EXERCISE: Rewrite this listing as a JSON list of strings, one string per line, leaving out blank lines and the pictures.

PROVIDED DATA:
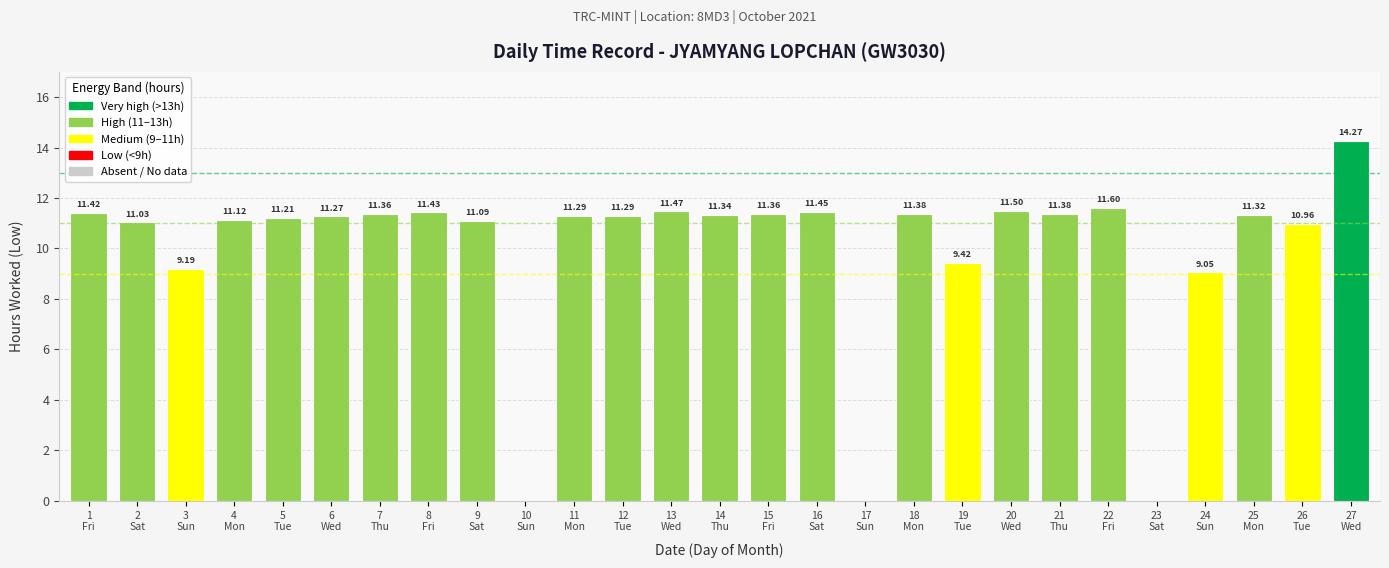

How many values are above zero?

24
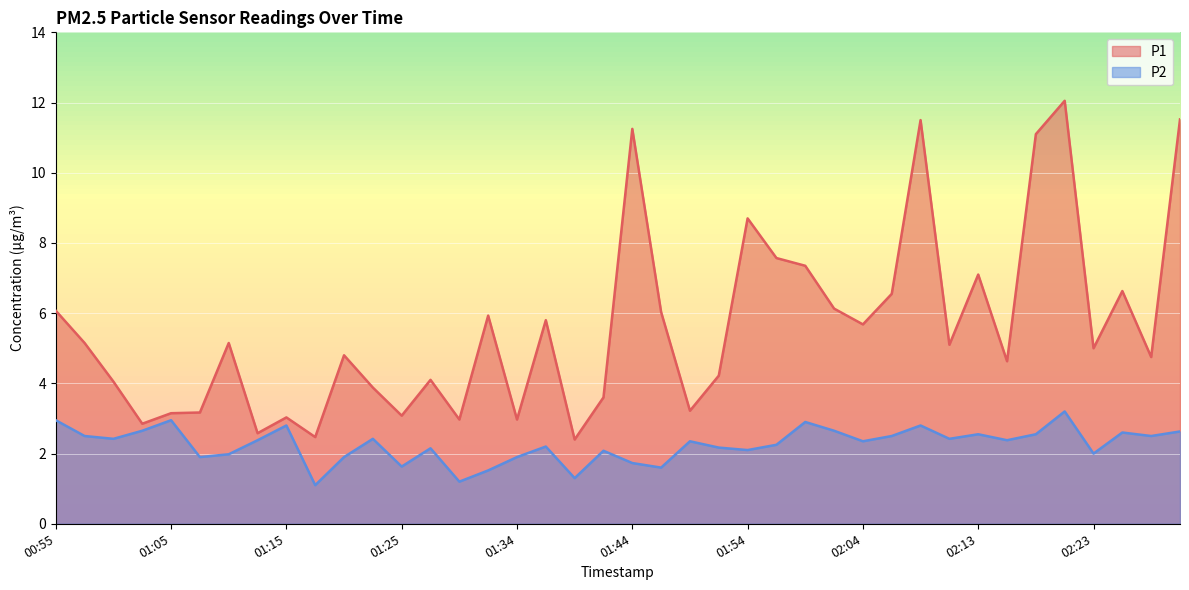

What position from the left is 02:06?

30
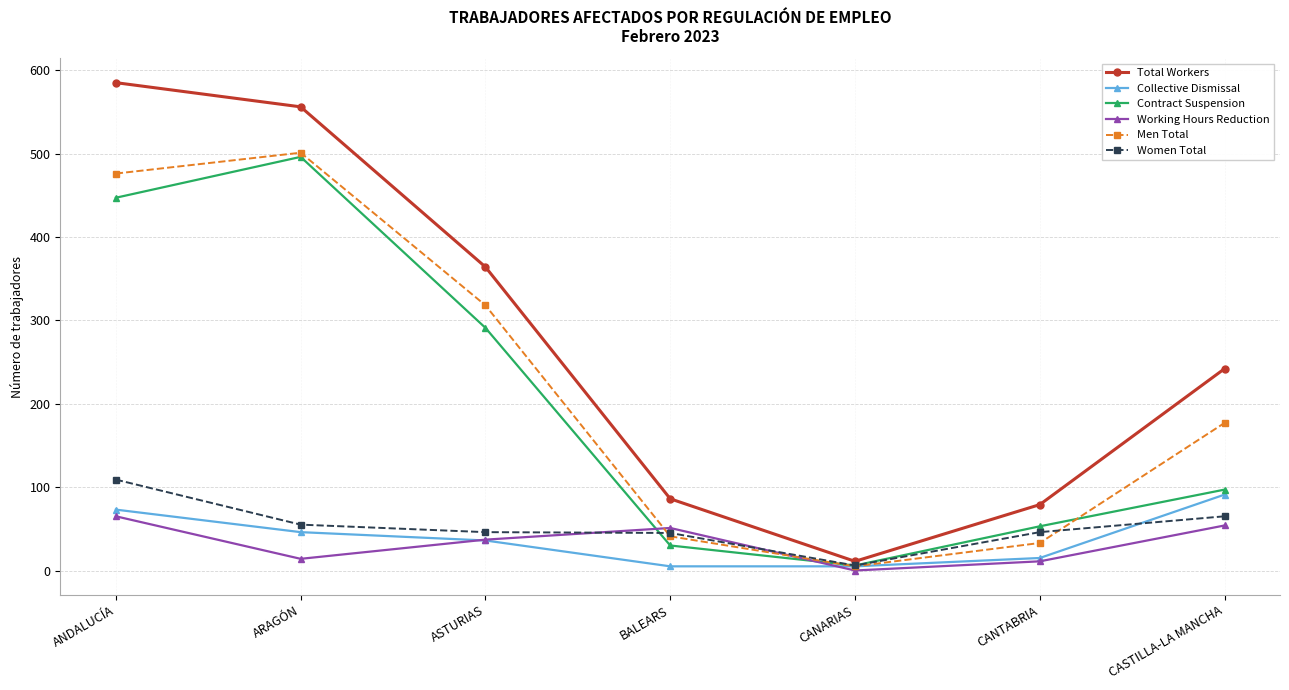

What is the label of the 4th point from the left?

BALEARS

TASK OUTPUT:
[
  "How many values are above zero?",
  "24",
  "What position from the left is 02:06?",
  "30",
  "What is the label of the 4th point from the left?",
  "BALEARS"
]